Standpunt van de verdediging
De raadsvrouw heeft bepleit dat verdachte dient te worden vrijgesproken van het primair en subsidiair tenlastegelegde. Het enkel vastpakken van een mes leidt niet tot het aanvaarden van de aanmerkelijke kans dat iemand gewond raakt. Verdachte heeft duidelijk verklaard dat zij geen beweging met het mes heeft gemaakt. Aangever heeft daarentegen wisselend verklaard en daarom kunnen zijn verklaringen niet voor het bewijs worden gebruikt.
4.3.
Oordeel van de rechtbank
Met de verdediging is de rechtbank van oordeel dat niet kan worden kan worden bewezen dat verdachte zich schuldig heeft gemaakt aan poging tot zware mishandeling dan wel mishandeling van [aangever] (hierna: aangever), zodat vrijspraak dient te volgen.

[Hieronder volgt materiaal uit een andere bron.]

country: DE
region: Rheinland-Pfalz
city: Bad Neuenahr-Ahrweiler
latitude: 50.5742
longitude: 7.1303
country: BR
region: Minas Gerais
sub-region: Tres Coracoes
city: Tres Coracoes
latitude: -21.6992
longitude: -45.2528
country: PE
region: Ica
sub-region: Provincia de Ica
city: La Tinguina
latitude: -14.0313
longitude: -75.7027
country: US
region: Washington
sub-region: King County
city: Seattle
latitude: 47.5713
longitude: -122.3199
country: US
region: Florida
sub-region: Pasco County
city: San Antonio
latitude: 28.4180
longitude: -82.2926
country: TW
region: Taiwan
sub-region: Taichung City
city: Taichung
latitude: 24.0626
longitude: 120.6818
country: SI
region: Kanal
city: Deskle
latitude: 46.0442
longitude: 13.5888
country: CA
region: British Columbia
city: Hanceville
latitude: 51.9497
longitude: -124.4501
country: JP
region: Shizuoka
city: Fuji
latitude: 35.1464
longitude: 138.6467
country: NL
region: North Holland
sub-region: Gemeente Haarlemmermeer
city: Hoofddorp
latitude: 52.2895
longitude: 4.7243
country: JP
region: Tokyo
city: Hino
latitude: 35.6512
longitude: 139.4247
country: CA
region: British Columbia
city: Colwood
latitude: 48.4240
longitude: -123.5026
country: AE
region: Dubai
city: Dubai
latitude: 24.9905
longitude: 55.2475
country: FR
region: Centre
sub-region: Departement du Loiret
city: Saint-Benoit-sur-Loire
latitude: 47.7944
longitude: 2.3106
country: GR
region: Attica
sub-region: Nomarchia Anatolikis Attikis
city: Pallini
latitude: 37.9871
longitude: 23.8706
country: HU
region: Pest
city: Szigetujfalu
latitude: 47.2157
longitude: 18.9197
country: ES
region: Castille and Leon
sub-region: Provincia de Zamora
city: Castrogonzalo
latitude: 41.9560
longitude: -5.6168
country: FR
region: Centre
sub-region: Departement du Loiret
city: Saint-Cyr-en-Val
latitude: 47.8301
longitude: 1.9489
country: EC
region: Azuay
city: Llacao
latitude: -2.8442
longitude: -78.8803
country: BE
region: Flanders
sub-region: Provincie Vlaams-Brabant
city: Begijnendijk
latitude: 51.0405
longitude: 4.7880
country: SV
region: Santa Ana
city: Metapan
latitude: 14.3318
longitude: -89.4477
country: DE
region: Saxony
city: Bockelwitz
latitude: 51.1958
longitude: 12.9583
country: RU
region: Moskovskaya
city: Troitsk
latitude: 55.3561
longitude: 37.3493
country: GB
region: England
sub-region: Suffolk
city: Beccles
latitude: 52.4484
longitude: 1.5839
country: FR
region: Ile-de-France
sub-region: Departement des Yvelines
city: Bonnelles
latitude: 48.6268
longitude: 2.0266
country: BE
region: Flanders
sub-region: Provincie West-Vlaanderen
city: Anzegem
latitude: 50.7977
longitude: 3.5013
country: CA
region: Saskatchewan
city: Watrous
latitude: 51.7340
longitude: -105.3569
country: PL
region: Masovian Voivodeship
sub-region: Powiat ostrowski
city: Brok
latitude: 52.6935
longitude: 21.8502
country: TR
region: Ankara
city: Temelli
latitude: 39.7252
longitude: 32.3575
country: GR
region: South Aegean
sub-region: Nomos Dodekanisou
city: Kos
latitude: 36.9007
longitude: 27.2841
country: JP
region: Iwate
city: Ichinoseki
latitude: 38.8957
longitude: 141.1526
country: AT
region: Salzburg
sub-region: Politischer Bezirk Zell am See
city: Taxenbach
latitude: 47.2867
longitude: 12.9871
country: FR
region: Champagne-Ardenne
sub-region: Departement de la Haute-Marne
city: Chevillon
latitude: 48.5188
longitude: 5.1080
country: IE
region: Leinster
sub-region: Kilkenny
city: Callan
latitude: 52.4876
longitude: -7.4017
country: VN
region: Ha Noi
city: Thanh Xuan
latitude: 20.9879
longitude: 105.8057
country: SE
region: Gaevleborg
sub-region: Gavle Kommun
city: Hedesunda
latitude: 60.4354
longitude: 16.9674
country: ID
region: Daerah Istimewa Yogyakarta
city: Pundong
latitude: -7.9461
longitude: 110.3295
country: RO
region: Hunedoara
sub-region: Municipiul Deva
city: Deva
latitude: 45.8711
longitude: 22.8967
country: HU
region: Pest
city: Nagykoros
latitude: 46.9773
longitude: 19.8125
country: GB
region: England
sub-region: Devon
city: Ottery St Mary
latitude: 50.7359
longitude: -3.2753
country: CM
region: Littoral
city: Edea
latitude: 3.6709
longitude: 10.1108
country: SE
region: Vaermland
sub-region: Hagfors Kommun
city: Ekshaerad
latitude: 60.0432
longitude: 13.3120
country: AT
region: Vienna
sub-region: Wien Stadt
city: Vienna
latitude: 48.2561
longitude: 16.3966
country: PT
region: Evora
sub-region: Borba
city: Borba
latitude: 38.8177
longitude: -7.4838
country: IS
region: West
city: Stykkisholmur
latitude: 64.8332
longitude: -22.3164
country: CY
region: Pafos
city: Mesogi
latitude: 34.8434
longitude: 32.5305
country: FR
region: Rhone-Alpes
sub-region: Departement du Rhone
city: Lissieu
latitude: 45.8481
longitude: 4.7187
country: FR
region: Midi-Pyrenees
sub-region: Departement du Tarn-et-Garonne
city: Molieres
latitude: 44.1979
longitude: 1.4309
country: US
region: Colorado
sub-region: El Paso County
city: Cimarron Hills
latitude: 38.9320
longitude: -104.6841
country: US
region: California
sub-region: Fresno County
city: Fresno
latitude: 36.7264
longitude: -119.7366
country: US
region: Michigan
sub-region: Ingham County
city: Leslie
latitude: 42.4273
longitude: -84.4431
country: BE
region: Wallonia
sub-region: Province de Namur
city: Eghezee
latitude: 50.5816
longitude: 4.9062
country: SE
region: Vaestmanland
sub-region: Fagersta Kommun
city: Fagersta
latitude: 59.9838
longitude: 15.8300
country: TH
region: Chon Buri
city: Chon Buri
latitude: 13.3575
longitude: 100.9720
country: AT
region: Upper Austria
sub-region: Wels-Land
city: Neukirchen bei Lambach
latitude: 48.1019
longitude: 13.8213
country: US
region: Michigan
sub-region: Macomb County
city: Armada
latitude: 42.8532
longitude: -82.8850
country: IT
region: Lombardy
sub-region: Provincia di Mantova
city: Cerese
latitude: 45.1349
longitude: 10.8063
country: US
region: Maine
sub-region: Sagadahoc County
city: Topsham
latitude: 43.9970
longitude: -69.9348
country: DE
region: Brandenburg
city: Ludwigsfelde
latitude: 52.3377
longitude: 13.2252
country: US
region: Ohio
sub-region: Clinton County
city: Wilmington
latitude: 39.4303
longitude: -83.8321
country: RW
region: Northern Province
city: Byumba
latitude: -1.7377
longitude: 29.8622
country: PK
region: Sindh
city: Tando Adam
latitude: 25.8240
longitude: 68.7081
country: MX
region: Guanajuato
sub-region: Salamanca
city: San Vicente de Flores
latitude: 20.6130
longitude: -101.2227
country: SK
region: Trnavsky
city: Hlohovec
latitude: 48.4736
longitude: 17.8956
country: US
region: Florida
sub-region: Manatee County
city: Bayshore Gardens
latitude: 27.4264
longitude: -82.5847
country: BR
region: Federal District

Verdachte heeft verklaard dat zij heel angstig was en dat zij een mes heeft gepakt, maar aangever geen pijn wilde doen. Daarnaast heeft zij verklaard dat zij niet met het mes heeft gezwaaid, gestoken of geprikt en dat de bewegingen van aangever tot het letsel hebben geleid.
Aangever heeft bij de politie aangifte gedaan en is bij de rechter-commissaris als getuige gehoord. Hij heeft zeer wisselend verklaard over de gebeurtenissen op 14 november 2024 en over hoe zijn letsel is ontstaan. Ter terechtzitting is aangever onder ede gehoord en is daarbij feitelijk teruggekomen op zijn eerdere verklaringen bij de politie en de rechter-commissaris. Het is voor de rechtbank onduidelijk gebleven welke verklaring van aangever de ware toedracht bevat. Aangever is, naar het oordeel van de rechtbank, daarom geen betrouwbare getuige gebleken en de rechtbank acht zijn verklaringen niet bruikbaar voor het bewijs.
Nu de verklaring van aangever niet bruikbaar is voor het bewijs en het dossier geen andere informatie bevat over de aard en het ontstaan van het letsel, is het voor de rechtbank niet mogelijk om vast te stellen wat er is gebeurd en hoe aangever gewond is geraakt aan zijn hand. Het enkele vastpakken van een mes is onvoldoende om te kunnen vaststellen dat verdachte opzet heeft gehad op het toebrengen van pijn of letsel bij aangever.
Gelet op het bovenstaande zal de rechtbank verdachte vrijspreken van het primair en subsidiair tenlastegelegde .

5.Beslissing

De rechtbank komt op grond van het voorgaande tot de volgende beslissing.
Verklaart het primair en subsidiair tenlastegelegde niet bewezen en
spreekt verdachte daarvan vrij.
De rechtbank heft op het bevel tot voorlopige hechtenis met ingang van het tijdstip waarop verdachte in het kader van de zorgmachtiging geplaatst kan worden in een kliniek van InGeest of een andere GGZ-instelling.
Dit vonnis is gewezen door
mr. I. Timmermans, voorzitter,
mrs. P. Sloot en R.J. Bartels, rechters,
in tegenwoordigheid van mr. M.J.D. Hartman, griffier,
en uitgesproken op de openbare terechtzitting van deze rechtbank op 15 juli 2025.